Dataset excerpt

────────────────────────────────────────

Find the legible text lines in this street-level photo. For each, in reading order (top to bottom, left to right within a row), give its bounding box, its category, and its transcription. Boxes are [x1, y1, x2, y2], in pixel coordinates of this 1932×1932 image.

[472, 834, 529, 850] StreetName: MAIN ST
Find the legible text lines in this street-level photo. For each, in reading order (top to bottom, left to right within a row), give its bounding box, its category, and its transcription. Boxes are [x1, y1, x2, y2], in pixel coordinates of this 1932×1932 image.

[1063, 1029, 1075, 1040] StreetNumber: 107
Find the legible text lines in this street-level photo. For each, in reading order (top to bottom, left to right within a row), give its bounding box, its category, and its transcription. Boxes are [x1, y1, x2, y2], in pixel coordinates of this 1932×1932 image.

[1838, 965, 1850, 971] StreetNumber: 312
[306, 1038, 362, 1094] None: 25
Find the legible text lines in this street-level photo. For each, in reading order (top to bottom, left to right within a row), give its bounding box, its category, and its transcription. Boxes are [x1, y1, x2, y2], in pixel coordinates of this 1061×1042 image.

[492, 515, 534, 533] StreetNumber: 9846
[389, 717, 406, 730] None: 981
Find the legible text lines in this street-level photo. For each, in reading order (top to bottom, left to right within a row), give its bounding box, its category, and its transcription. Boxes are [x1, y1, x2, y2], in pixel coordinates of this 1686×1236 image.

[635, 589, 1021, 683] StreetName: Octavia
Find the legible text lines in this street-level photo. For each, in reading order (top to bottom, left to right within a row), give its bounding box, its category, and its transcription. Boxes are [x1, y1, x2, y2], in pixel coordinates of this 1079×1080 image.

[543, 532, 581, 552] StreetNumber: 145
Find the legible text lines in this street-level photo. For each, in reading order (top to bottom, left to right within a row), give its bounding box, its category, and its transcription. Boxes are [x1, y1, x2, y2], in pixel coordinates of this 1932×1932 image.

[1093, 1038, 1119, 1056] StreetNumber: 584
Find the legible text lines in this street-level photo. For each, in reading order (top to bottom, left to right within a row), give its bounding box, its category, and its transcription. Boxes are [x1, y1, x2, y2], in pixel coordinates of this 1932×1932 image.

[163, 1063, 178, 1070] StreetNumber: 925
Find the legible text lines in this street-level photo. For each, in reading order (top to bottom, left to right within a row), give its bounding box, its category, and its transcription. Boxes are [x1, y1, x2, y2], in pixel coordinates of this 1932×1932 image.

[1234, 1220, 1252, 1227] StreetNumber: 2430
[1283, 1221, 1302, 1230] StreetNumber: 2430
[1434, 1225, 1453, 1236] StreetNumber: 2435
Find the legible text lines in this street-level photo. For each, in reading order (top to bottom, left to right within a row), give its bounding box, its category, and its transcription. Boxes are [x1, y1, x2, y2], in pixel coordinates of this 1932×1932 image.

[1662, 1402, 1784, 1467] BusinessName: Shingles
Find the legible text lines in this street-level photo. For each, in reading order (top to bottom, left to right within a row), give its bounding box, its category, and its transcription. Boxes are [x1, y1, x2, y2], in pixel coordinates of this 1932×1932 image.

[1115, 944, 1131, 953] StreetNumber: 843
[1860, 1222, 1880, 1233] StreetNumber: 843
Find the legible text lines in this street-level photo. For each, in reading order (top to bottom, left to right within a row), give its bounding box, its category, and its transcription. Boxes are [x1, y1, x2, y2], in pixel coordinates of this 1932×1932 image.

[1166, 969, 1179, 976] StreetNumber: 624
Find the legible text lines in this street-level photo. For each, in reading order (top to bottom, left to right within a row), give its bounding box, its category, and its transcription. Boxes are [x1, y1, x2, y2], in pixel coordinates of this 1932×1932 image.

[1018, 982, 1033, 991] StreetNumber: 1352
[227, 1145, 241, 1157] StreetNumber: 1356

────────────────────────────────────────

• [What the exercise asks] Print all of the records above again, word for word and unchanged.

• [Result for this exercise]
Find the legible text lines in this street-level photo. For each, in reading order (top to bottom, left to right within a row), give its bounding box, its category, and its transcription. Boxes are [x1, y1, x2, y2], in pixel coordinates of this 1932×1932 image.

[472, 834, 529, 850] StreetName: MAIN ST
Find the legible text lines in this street-level photo. For each, in reading order (top to bottom, left to right within a row), give its bounding box, its category, and its transcription. Boxes are [x1, y1, x2, y2], in pixel coordinates of this 1932×1932 image.

[1063, 1029, 1075, 1040] StreetNumber: 107
Find the legible text lines in this street-level photo. For each, in reading order (top to bottom, left to right within a row), give its bounding box, its category, and its transcription. Boxes are [x1, y1, x2, y2], in pixel coordinates of this 1932×1932 image.

[1838, 965, 1850, 971] StreetNumber: 312
[306, 1038, 362, 1094] None: 25
Find the legible text lines in this street-level photo. For each, in reading order (top to bottom, left to right within a row), give its bounding box, its category, and its transcription. Boxes are [x1, y1, x2, y2], in pixel coordinates of this 1061×1042 image.

[492, 515, 534, 533] StreetNumber: 9846
[389, 717, 406, 730] None: 981
Find the legible text lines in this street-level photo. For each, in reading order (top to bottom, left to right within a row), give its bounding box, its category, and its transcription. Boxes are [x1, y1, x2, y2], in pixel coordinates of this 1686×1236 image.

[635, 589, 1021, 683] StreetName: Octavia
Find the legible text lines in this street-level photo. For each, in reading order (top to bottom, left to right within a row), give its bounding box, its category, and its transcription. Boxes are [x1, y1, x2, y2], in pixel coordinates of this 1079×1080 image.

[543, 532, 581, 552] StreetNumber: 145
Find the legible text lines in this street-level photo. For each, in reading order (top to bottom, left to right within a row), give its bounding box, its category, and its transcription. Boxes are [x1, y1, x2, y2], in pixel coordinates of this 1932×1932 image.

[1093, 1038, 1119, 1056] StreetNumber: 584
Find the legible text lines in this street-level photo. For each, in reading order (top to bottom, left to right within a row), give its bounding box, its category, and its transcription. Boxes are [x1, y1, x2, y2], in pixel coordinates of this 1932×1932 image.

[163, 1063, 178, 1070] StreetNumber: 925
Find the legible text lines in this street-level photo. For each, in reading order (top to bottom, left to right within a row), give its bounding box, its category, and its transcription. Boxes are [x1, y1, x2, y2], in pixel coordinates of this 1932×1932 image.

[1234, 1220, 1252, 1227] StreetNumber: 2430
[1283, 1221, 1302, 1230] StreetNumber: 2430
[1434, 1225, 1453, 1236] StreetNumber: 2435
Find the legible text lines in this street-level photo. For each, in reading order (top to bottom, left to right within a row), give its bounding box, its category, and its transcription. Boxes are [x1, y1, x2, y2], in pixel coordinates of this 1932×1932 image.

[1662, 1402, 1784, 1467] BusinessName: Shingles
Find the legible text lines in this street-level photo. For each, in reading order (top to bottom, left to right within a row), give its bounding box, its category, and its transcription. Boxes are [x1, y1, x2, y2], in pixel coordinates of this 1932×1932 image.

[1115, 944, 1131, 953] StreetNumber: 843
[1860, 1222, 1880, 1233] StreetNumber: 843
Find the legible text lines in this street-level photo. For each, in reading order (top to bottom, left to right within a row), give its bounding box, its category, and its transcription. Boxes are [x1, y1, x2, y2], in pixel coordinates of this 1932×1932 image.

[1166, 969, 1179, 976] StreetNumber: 624
Find the legible text lines in this street-level photo. For each, in reading order (top to bottom, left to right within a row), give its bounding box, its category, and its transcription. Boxes are [x1, y1, x2, y2], in pixel coordinates of this 1932×1932 image.

[1018, 982, 1033, 991] StreetNumber: 1352
[227, 1145, 241, 1157] StreetNumber: 1356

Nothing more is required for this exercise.